Wednesday, November 24, 2010

So you think you’re above average? Seven out of ten people do . . .

Two thought-provoking nonfiction reads, guaranteed to provide you with lots of conversation starters if nothing else:

The Invisible Gorilla, and Other Ways Our Intuitions Deceive Us, by Christopher Chabris and Daniel Simons, shows us how our minds really work, and surprises us with how they don’t. Written for the layman, but scholarly and fully annotated, the book describes seven “illusions” that we operate under, and suggests how to see through them – in others and in ourselves. The “Lake Wobegon Effect” (“ . . . where . . . all the children are above average”) is an example of the “Illusion of Confidence,” which may be at least partly to blame for the 2008 economic meltdown. The authors have a great website and blog. Before you read the book, take the video test!
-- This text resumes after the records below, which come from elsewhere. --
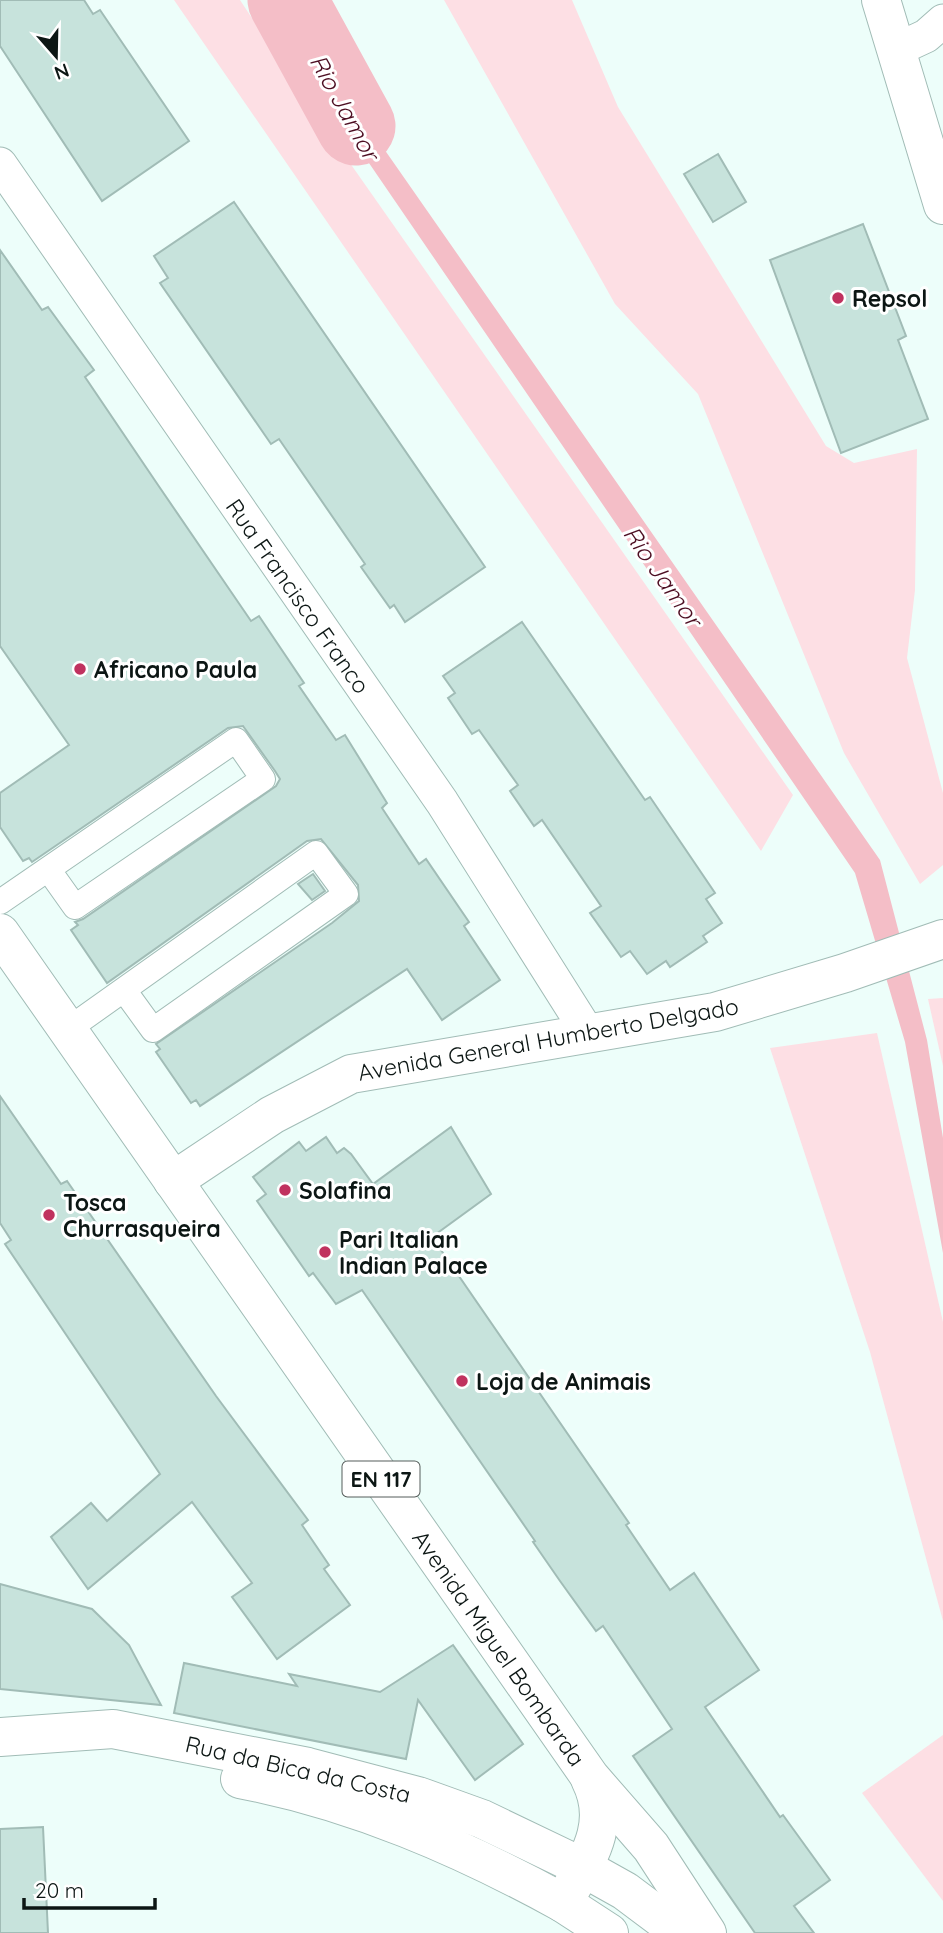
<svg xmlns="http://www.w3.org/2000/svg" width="943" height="1933" font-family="Quicksand,sans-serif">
	<rect width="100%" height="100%" fill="#edfefa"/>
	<g fill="#fddfe4">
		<path d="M174 0H240L310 106 793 795 761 851Z"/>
		<path d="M444 0H572L618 107 826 446 854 463 917 449 915 590 907 658 943 793V865L920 884 844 753 698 394 615 304Z"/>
		<path d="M943 998V1066L928 999Z"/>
		<path d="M877 1033 943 1322V1621L870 1352 770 1048Z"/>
		<path d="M943 1735V1901L862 1793Z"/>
	</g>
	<path fill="#f4bec7" d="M262 0H285L322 60 880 860 927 1040 943 1138V1253L905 1042 855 873 306 71Z"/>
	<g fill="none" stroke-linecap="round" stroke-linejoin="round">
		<path stroke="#f4bec7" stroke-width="79" d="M287 0 356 126"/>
	</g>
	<g fill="#c7e3dc" stroke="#a1bcb6" stroke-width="2">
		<path d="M0 0H84L93 14 100 10 189 141 102 201 0 46Z"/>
		<path d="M718 154 746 202 713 222 684 174Z"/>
		<path d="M234 202 485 567 405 622 394 605 390 608 361 567 365 564 279 439 271 444 160 283 168 278 154 256Z"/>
		<path d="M863 224 906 336 898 340 928 419 841 453 770 260Z"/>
		<path d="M0 250 42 310 48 307 94 370 85 377 158 485 251 621 259 616 304 683 299 686 336 740 345 735 387 803 382 808 419 864 426 859 469 922 464 926 500 980 442 1020 407 969 200 1106 196 1100 191 1103 156 1052 160 1049 156 1044 332 923 359 901 358 885 321 839 307 841 107 983 71 930 78 925 75 922 83 919 276 786 280 779 275 771 243 726 228 728 32 862 29 858 23 861 0 827V793L69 745 0 646Z"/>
		<path d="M522 622 645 800 650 797 715 893 706 899 722 923 703 936 707 942 670 967 666 961 647 974 630 951 621 957 590 913 601 906 542 820 534 826 510 791 518 785 479 730 472 734 448 698 455 693 443 676Z"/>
		<path d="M313 874 325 891 312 900 298 884Z"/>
		<path d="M0 1096 61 1184 67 1181 216 1396 308 1520 302 1525 329 1565 324 1569 350 1605 277 1659 232 1597 252 1583 192 1502 88 1589 51 1537 91 1503 107 1521 160 1474 5 1244 11 1240 0 1223Z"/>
		<path d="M451 1127 491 1194 432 1237 629 1523 626 1525 670 1590 694 1573 759 1670 705 1707 780 1817 783 1815 830 1880 794 1906 814 1933H755L633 1756 672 1729 603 1626 596 1631 560 1581 533 1542 535 1541 362 1290 336 1304 313 1273 309 1276 257 1201 266 1194 253 1177 299 1142 306 1151 326 1137 337 1153 344 1148 351 1154 373 1184Z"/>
		<path d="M0 1584 92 1609 129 1645 161 1705 0 1689Z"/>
		<path d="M453 1645 523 1744 475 1780 418 1700 406 1759 174 1713 184 1663 297 1686 289 1674 380 1692Z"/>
		<path d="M43 1827 48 1933H0V1829Z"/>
	</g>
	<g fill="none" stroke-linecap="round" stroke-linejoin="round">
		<defs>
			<g id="pedestrian">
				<path d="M0 902 236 740 263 779 75 907 48 869"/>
				<path d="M67 1030 316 853 346 894 153 1030 124 990"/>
			</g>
			<g id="minor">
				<path d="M898 49 926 36 943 21"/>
				<path d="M0 164 442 802 588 1033"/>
			</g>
			<g id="tertiary">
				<path d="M881 0 943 205"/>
				<path d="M173 1181 272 1115 351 1074 715 1012 845 973 943 939"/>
				<path d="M0 1737 113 1729 308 1767 418 1796 482 1819 582 1867"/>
				<path d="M240 1779C355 1801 461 1847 563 1903"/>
			</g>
			<g id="primary">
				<path d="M0 933 590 1777 651 1847 707 1933"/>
				<path d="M590 1779C614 1826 585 1862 563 1903L609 1933"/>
				<path d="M582 1867 625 1891 681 1933"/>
			</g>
		</defs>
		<use href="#pedestrian" stroke="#a1bcb6" stroke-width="26"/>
		<use href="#minor" stroke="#a1bcb6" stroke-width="35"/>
		<use href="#tertiary" stroke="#a1bcb6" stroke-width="40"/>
		<use href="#primary" stroke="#a1bcb6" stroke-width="40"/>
		<use href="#pedestrian" stroke="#fff" stroke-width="24"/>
		<use href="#minor" stroke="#fff" stroke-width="33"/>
		<use href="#tertiary" stroke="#fff" stroke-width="38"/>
		<use href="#primary" stroke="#fff" stroke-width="38"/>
	</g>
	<g fill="#c0325f" stroke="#fff" stroke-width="2.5">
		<circle cx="838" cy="298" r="7"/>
		<circle cx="80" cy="669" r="7"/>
		<circle cx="285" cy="1190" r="7"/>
		<circle cx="49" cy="1215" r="7"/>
		<circle cx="325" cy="1252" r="7"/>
		<circle cx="462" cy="1381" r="7"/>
	</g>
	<g text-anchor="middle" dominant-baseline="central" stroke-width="6" stroke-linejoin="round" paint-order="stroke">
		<rect fill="#fff" stroke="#555c5a" stroke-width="2" x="342.5" y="1461.5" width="77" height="35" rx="5"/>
		<g font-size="21" font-weight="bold" fill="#0c1614">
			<text x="381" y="1479">EN 117</text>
		</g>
		<g font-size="23" font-weight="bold" fill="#0c1614" stroke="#fff" text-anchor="start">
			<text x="852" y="298">Repsol</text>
			<text x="94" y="669">Africano Paula</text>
			<text x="299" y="1190">Solafina</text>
			<text x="63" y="1202">Tosca<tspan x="63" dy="26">Churrasqueira</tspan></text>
			<text x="339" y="1239">Pari Italian<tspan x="339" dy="26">Indian Palace</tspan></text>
			<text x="476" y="1381">Loja de Animais</text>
		</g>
		<g font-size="23" fill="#0c1614" stroke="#fff">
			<text transform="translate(298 596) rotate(55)">Rua Francisco Franco</text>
			<text transform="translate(548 1039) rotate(-10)">Avenida General Humberto Delgado</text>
			<text transform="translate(499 1648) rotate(55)">Avenida Miguel Bombarda</text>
			<text transform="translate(298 1769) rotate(13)">Rua da Bica da Costa</text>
		</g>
		<g font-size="24" font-style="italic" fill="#4d0e22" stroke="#fff">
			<text transform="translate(345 107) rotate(61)">Rio Jamor</text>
			<text transform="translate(663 576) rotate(55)">Rio Jamor</text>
		</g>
	</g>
	<g transform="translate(56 56) rotate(160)" stroke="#ffffff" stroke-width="5" paint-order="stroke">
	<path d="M0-5L12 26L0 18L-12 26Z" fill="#0c1614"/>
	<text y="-10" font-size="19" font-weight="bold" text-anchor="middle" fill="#0c1614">N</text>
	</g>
	<path d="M24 1898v10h131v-10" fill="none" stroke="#0c1614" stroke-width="3.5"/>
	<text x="35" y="1898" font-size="21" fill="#0c1614" stroke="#ffffff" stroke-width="5" paint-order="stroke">20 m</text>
</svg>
And once you’re aware of our “illusions,” you’ll want to be alert to some of the ways others can take advantage of them, to our detriment. Proofiness, the Dark Arts of Mathematical Deception, by Charles Seife, is an eye-opening examination of how numbers can be used to deceive and manipulate us. Made-up numbers (like the one in the title of this entry) make even nonsense propositions sound true, and the more precise, the “proofier” they are. “Potemkin numbers,” “dis-estimation,” “fruit-packing,” “risk mismanagement,” and other “proofy” number-crunching may be undermining the very foundations of our democratic process.

These are just two of the titles I have recently added to what I call my “Bibliography of Human Fallibility,” books that have taught me that everything I think I know . . . I may not.